══ TEXT SHOWN

Or is it that it's understood that some refuse to condemn?


----------



## Spandex (Feb 20, 2009)

John-H said:


> 58,857 now. I'm sure it's not beyond the wit of man to sort things out properly - stop the greedy from taking advantage for their own ends and help the weak and the good for the betterment of society. It's that altruistic argument again :wink:


Who are the greedy though? It seems that you want to stop Sky from charging the BBC when they provide a service to them, purely because Murdoch owns 39% of them. You're not complaining about all the other companies that the BBC has to pay.

I mentioned it earlier, but do you think Astra should provide satellite transponders to the BBC for free? What about Sony - should they give them all the cameras they want free of charge? Why single out Sky? The only reason you've given so far is the Murdoch connection, which is just ridiculous.


----------



## Spandex (Feb 20, 2009)

John-H said:


> TTCool said:
> 
> 
> > Damnant quod non intellegunt - Cicero
> ...


Who are we supposed to be condemning? Murdoch? Fine - he has my condemnation, for what it's worth. But does that mean it's right to randomly create stupid rules designed solely to penalise any company wholly or partially owned by News Corp? It makes no sense whatsoever.


----------



## John-H (Jul 13, 2005)

Spandex said:


> John-H said:
> 
> 
> 
> ...


Now you are grossly misrepresenting what I said, twisting and turning like a twisty turney thing :wink: I argued that the BBC are providing a service to Sky - but perversely paying for it - which is wrong.

════

* WORK INSTRUCTION *
In the forum thread, which company does Spandex ask whether it should provide satellite transponders to the BBC for free?

══ RECORDED INFORMATION

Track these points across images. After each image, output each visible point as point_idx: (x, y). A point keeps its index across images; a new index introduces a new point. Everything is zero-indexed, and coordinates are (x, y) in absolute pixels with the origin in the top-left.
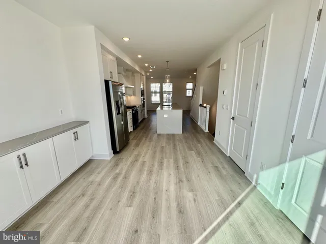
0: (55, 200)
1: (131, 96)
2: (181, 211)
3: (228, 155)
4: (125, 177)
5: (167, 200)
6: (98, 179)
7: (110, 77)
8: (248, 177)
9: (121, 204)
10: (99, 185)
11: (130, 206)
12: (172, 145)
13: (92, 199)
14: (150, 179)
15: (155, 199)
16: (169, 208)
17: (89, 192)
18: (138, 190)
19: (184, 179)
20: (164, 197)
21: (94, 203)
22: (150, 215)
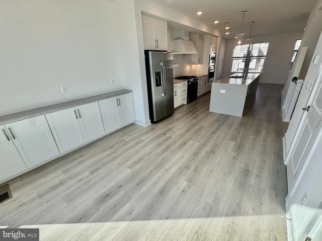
0: (98, 144)
1: (196, 64)
2: (162, 192)
3: (286, 163)
4: (144, 146)
5: (159, 177)
6: (127, 140)
7: (155, 46)
8: (286, 204)
9: (126, 164)
10: (125, 144)
11: (131, 168)
12: (213, 128)
13: (114, 152)
14: (161, 154)
15: (151, 172)
16: (155, 184)
17: (116, 147)
18: (146, 158)
19: (193, 167)
20: (160, 174)
21: (114, 155)
22: (137, 181)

════

* THE ANSWER *
Astra